La troisième phase, c’est la phase de « normalization ». L’étude montre que toutes les entreprises arrivent à un moment ou un autre à une phase de normalisation, où elles tendent à retourner progressivement au business as usual. En effet, au delà de l’effet d’annonce initial, il y aurait une phase où la réalité économique reprendrait ses droits. L’entreprise donnerait alors progressivement de moins en moins d’importance à ses engagements climatiques par rapport à ses préoccupations de marché : rentabilité, rémunération des actionnaires, compétitivité…

Quand la logique économique tue l’engagement écologique

Pour les chercheurs, ce résultat est plutôt logique. En effet, la logique économique d’une entreprise va rarement dans le même sens que la logique écologique. Certes, faire des économies d’énergie par exemple permet de réduire ses coûts. Mais étant donné les prix actuels de l’énergie (qui sont très bas), l’incitatif d’une entreprise à réduire ses consommations énergétique est faible par rapport à l’investissement que cela demande initialement. De la même façon, réduire ses émissions de CO2 doit en théorie avoir un certain nombre d’avantages en termes d’image et de résilience à long terme. Mais dans les faits, à court terme, il reste beaucoup plus rentable de ne pas s’en préoccuper (ou pire d’investir dans des énergies fossiles dont le prix est aujourd’hui encore très bas) que d’investir dans les énergies renouvelables, intermittentes, contraignantes et relativement chères.
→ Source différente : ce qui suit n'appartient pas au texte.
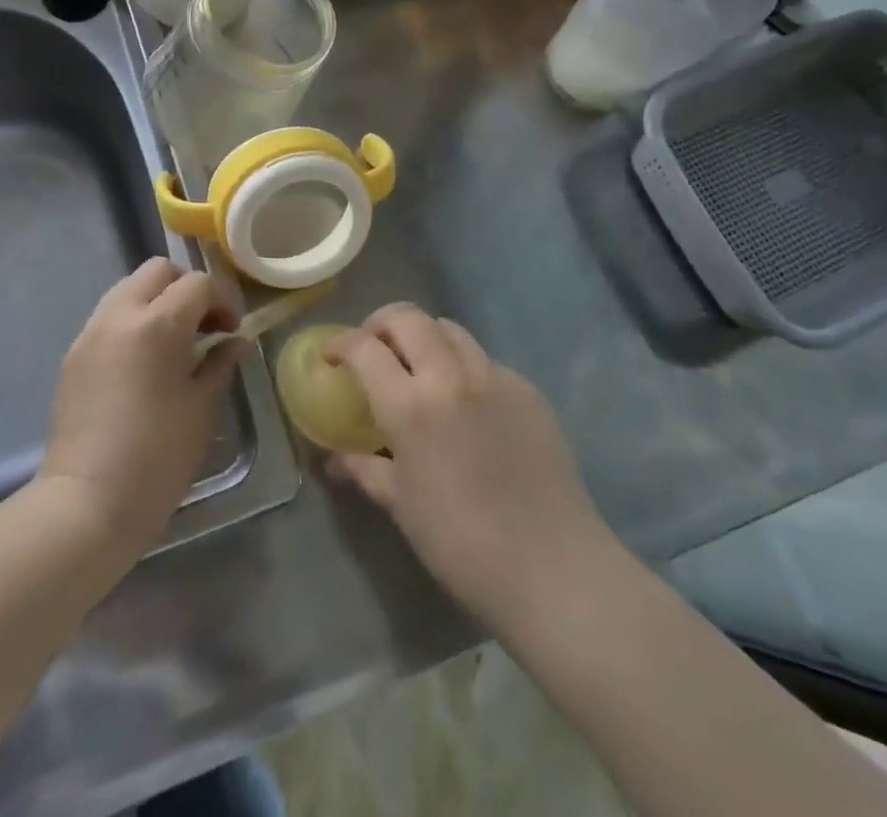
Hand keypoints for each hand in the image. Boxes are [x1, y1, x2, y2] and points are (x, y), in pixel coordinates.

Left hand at [41, 258, 241, 556]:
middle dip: (187, 288)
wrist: (86, 504)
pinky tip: (144, 362)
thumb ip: (220, 363)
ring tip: (174, 342)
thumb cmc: (157, 459)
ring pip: (129, 288)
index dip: (223, 299)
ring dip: (157, 301)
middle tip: (204, 326)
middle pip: (159, 270)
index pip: (198, 283)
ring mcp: (91, 332)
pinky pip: (109, 316)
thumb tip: (235, 341)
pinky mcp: (74, 353)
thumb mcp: (202, 409)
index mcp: (157, 325)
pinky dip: (133, 321)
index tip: (232, 330)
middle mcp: (119, 315)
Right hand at [328, 304, 614, 627]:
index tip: (332, 356)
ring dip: (424, 336)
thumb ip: (364, 469)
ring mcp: (495, 378)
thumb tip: (333, 458)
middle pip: (408, 318)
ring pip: (450, 329)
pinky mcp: (528, 389)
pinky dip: (463, 366)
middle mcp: (451, 377)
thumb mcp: (402, 506)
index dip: (341, 344)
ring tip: (418, 367)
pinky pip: (485, 360)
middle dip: (381, 324)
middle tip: (373, 349)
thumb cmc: (463, 544)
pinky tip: (466, 402)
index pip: (365, 349)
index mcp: (412, 406)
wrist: (554, 568)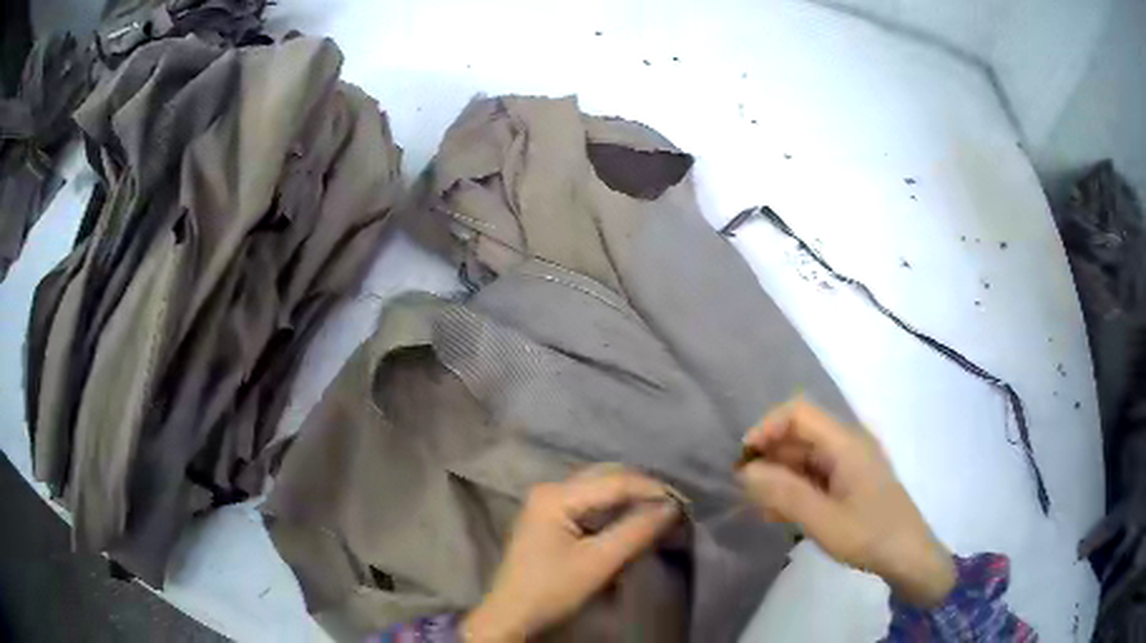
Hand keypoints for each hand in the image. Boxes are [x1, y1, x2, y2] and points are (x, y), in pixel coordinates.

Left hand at [462, 466, 680, 641]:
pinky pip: (591, 503)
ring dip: (631, 499)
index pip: (615, 481)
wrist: (513, 616)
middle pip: (607, 478)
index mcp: (556, 495)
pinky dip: (616, 510)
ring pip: (600, 489)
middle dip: (643, 490)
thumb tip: (672, 507)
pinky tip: (634, 520)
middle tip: (675, 507)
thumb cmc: (551, 590)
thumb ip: (636, 531)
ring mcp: (548, 503)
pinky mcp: (552, 519)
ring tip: (660, 512)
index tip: (685, 504)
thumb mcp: (598, 563)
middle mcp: (550, 489)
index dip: (653, 490)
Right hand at [736, 399, 956, 606]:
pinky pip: (816, 475)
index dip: (767, 428)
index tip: (744, 460)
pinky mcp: (851, 481)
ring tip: (759, 506)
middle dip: (769, 457)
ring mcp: (850, 463)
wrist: (907, 555)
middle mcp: (847, 444)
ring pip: (805, 457)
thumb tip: (746, 471)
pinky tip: (779, 514)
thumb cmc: (868, 534)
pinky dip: (795, 488)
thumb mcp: (821, 519)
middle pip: (800, 435)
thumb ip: (783, 493)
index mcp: (845, 442)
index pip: (798, 413)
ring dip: (779, 476)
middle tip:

Les interviews menées dans le cadre de l’étude mettent clairement en évidence ce décalage entre volonté de rentabilité économique et engagement écologique. Un manager de l’une des entreprises étudiée déclarait ainsi : « Tout ça (la lutte contre le changement climatique NDLR) c’était très bien quand les temps étaient faciles. Aujourd’hui les temps sont durs, donc on doit se recentrer sur les choses importantes ».

La croyance dans le marché pour résoudre la crise climatique : une illusion

europe changement climatique

Pour les auteurs de l’étude, ces résultats indiquent qu’il faut « repenser la façon dont nous confions le futur de nos sociétés aux marchés et aux entreprises« . En effet, leur expérience montre qu’en l’absence de contraintes ou d’incitatifs réglementaires extrêmement forts, les acteurs économiques comme les entreprises  peinent à mettre en oeuvre des changements significatifs sur leurs façons de produire. La croyance que la crise écologique peut être résolue par l’action individuelle (des entreprises ou des consommateurs) ou par le marché semble donc bien contredite par la réalité des faits.

Le problème c’est que depuis des années, l’ensemble des politiques globales et individuelles mises en place sur les sujets climatiques se basent sur cette idée sous jacente que ce sont les acteurs économiques qui vont lancer le changement. Cette étude a au moins le mérite de montrer que cette idée aux accents néo-libéraux s’essouffle rapidement devant la réalité économique. La conclusion des auteurs est donc que sans régulations et sans sacrifices économiques, il est peu probable que les acteurs économiques mettent un jour un vrai changement de comportements sur la question de la lutte contre le réchauffement climatique. Mais ce changement réglementaire étant lui aussi très complexe à atteindre, Christopher Wright, co-auteur de l’étude conclut : « Je suis pessimiste par rapport à l’avenir ».